(Dataset records)

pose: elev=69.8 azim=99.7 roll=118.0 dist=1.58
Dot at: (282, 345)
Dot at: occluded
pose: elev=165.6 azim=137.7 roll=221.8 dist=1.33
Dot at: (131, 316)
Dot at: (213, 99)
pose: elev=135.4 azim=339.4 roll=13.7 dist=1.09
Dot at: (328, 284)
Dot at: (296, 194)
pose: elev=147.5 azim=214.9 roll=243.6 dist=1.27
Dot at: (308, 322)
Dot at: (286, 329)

==

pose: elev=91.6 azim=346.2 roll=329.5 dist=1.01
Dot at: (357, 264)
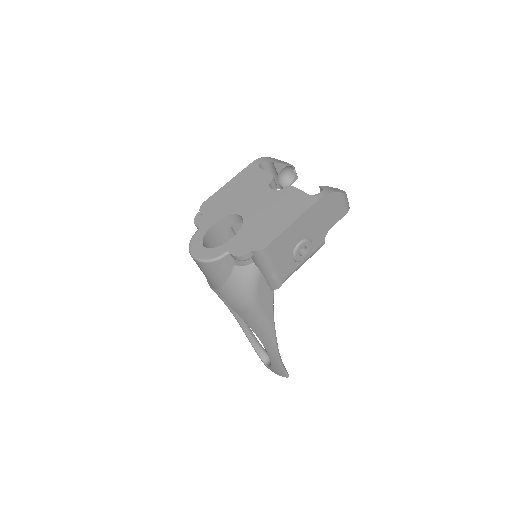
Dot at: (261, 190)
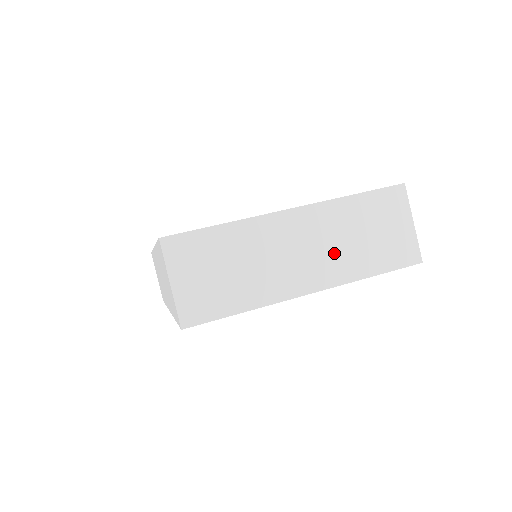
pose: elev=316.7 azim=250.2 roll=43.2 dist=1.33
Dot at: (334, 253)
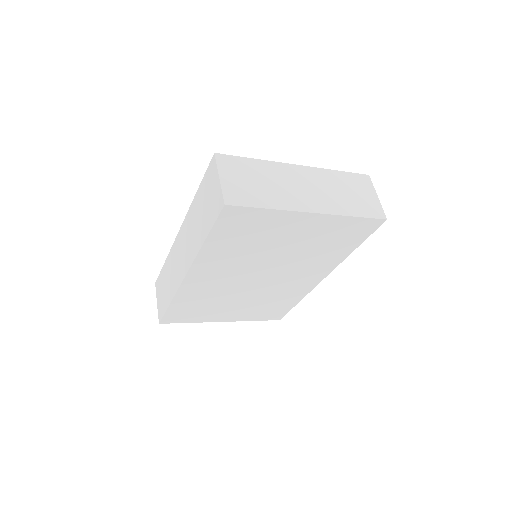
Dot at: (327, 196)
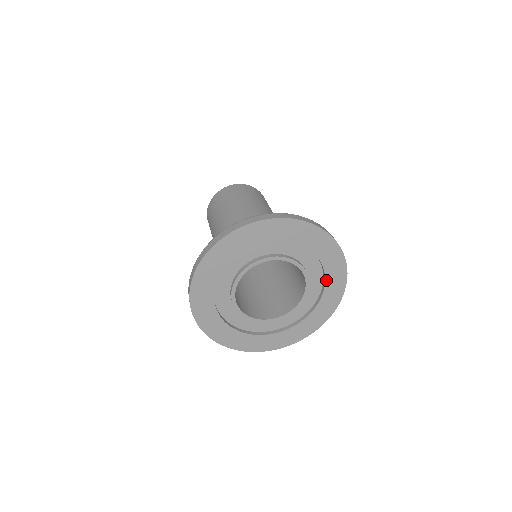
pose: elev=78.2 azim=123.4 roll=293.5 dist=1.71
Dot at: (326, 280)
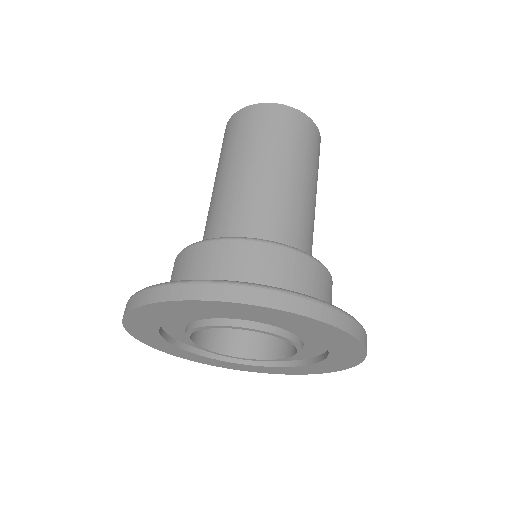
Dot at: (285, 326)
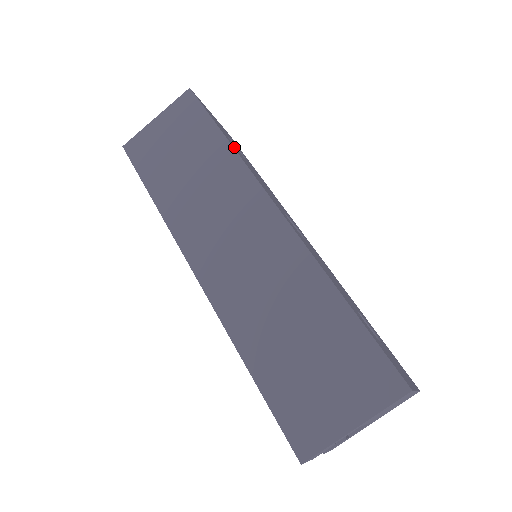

- [REQUEST]: Report every line above that contains the string "dist", copying each one in full.

- [FULL ANSWER]:
pose: elev=69.8 azim=99.7 roll=118.0 dist=1.58
pose: elev=165.6 azim=137.7 roll=221.8 dist=1.33
pose: elev=135.4 azim=339.4 roll=13.7 dist=1.09
pose: elev=147.5 azim=214.9 roll=243.6 dist=1.27
pose: elev=91.6 azim=346.2 roll=329.5 dist=1.01
pose: elev=316.7 azim=250.2 roll=43.2 dist=1.33
pose: elev=78.2 azim=123.4 roll=293.5 dist=1.71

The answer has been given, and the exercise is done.